Document passage:
Back To Mine with Midnight Music Club

1. Jamila Woods – Legacy! Legacy!

I have had this record on repeat for almost a year now. Masterful song writing and performances. Her lyrics are powerful, poignant, inspirational, introspective and her vocal style is packed with soul. Each track is unique and each pays respect to an important historical figure in black music, film, art and literary culture.

Jamila Woods - GIOVANNI

2. Marvin Gaye – What’s going on?

This is probably my all-time favorite record. A brilliant “protest” record filled with despair, reverence and hope from a “pop” artist who put his career on the line to say something meaningful through music.

Mercy Mercy Me (The Ecology)

3. St Germain – Boulevard

I am a big fan Ludovic Navarre’s other projects, but St Germain is by far my favorite. His fusion of live instruments, samples, vocals and deep, genre bending, hypnotic programming were transformative at the time and still stand up today.

4. The Orb – Adventures Beyond the Ultraworld

A genre defying blend of everything I loved about music at the time that still ranks at the very top of the greatest albums ever produced. Every song stands on its own but as a cohesive album, it’s an unmatched musical journey.

The Orb - A Huge Ever Growing Pulsating Brain That Rules From The Centre Of The Ultraworld (1991)

5. Frankie Goes to Hollywood – Welcome to the Pleasuredome

When this album came out, its impact was not initially apparent to me. With “Frankie Say” shirts everywhere, the hype was inescapable and a big turn off at the time. It wasn’t until I heard it on a quality stereo a couple of years later that I understood what the “hype” was about. This Trevor Horn produced masterpiece is still the first record I reach for when testing out a new sound system.

Your objective:
Repeat word for word the portion of the album list that begins at "When this album" and stops after "new sound system.".

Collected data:
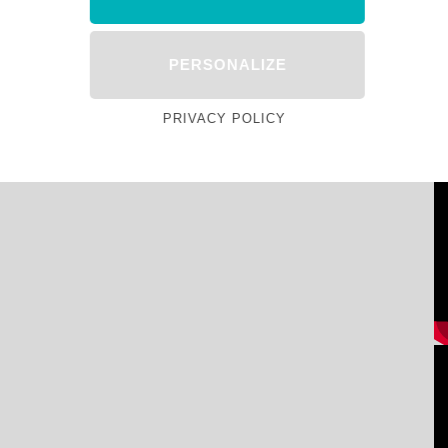
PERSONALIZE
PRIVACY POLICY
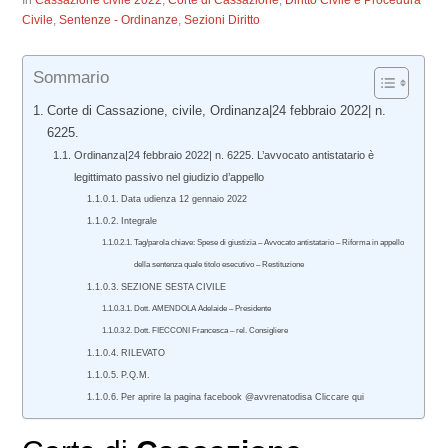
In
Cassazione civile 2022
,
Corte di Cassazione
,
Diritto Civile e Procedura
Civile
,
Sentenze - Ordinanze
,
Sezioni Diritto
Sommario
Corte di Cassazione, civile, Ordinanza|24 febbraio 2022| n.
6225.
Ordinanza|24 febbraio 2022| n. 6225. L’avvocato antistatario è
legittimato passivo nel giudizio d’appello
Data udienza 12 gennaio 2022
Integrale
Tag/parola chiave: Spese di giustizia – Avvocato antistatario – Riforma in appello
della sentenza quale titolo esecutivo – Restituzione
SEZIONE SESTA CIVILE
Dott. AMENDOLA Adelaide – Presidente
Dott. FIECCONI Francesca – rel. Consigliere
RILEVATO
P.Q.M.
Per aprire la pagina facebook @avvrenatodisa Cliccare qui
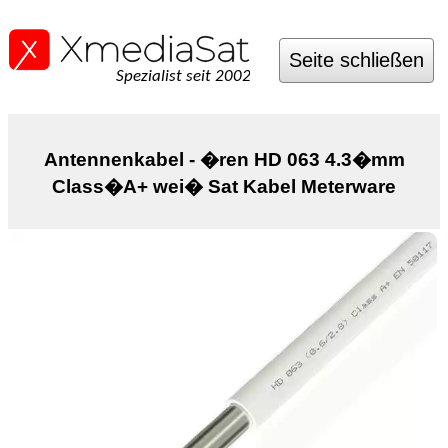
Seite schließen
Spezialist seit 2002
Antennenkabel - �ren HD 063 4.3�mm
Class�A+ wei� Sat Kabel Meterware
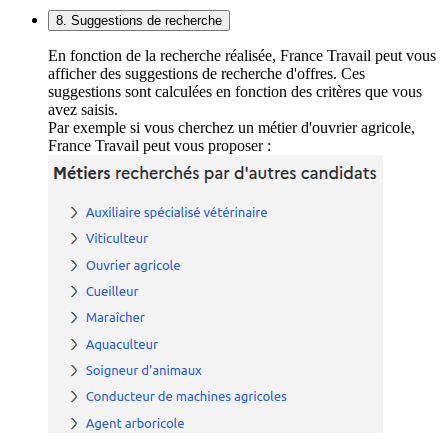
8. Suggestions de recherche
En fonction de la recherche réalisée, France Travail peut vous
afficher des suggestions de recherche d'offres. Ces
suggestions sont calculées en fonction des critères que vous
avez saisis.
Par exemple si vous cherchez un métier d'ouvrier agricole,
France Travail peut vous proposer :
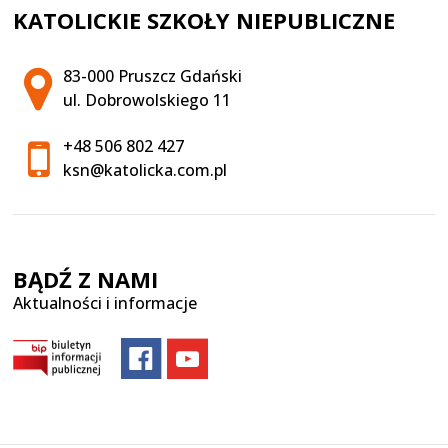
KATOLICKIE SZKOŁY NIEPUBLICZNE
Adres pocztowy:
83-000 Pruszcz Gdański
ul. Dobrowolskiego 11
+48 506 802 427
ksn@katolicka.com.pl
BĄDŹ Z NAMI
Aktualności i informacje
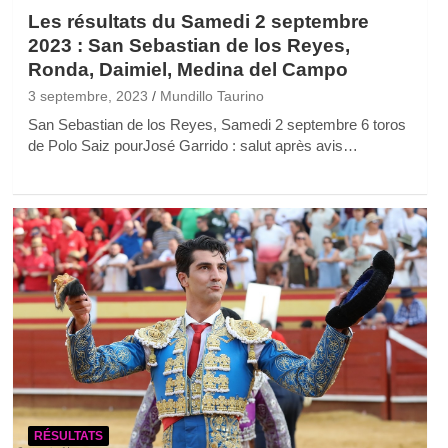
Les résultats du Samedi 2 septembre
2023 : San Sebastian de los Reyes,
Ronda, Daimiel, Medina del Campo
3 septembre, 2023
Mundillo Taurino
San Sebastian de los Reyes, Samedi 2 septembre 6 toros
de Polo Saiz pourJosé Garrido : salut après avis…
RÉSULTATS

Exercise result:
When this album came out, its impact was not initially apparent to me. With “Frankie Say” shirts everywhere, the hype was inescapable and a big turn off at the time. It wasn’t until I heard it on a quality stereo a couple of years later that I understood what the “hype” was about. This Trevor Horn produced masterpiece is still the first record I reach for when testing out a new sound system.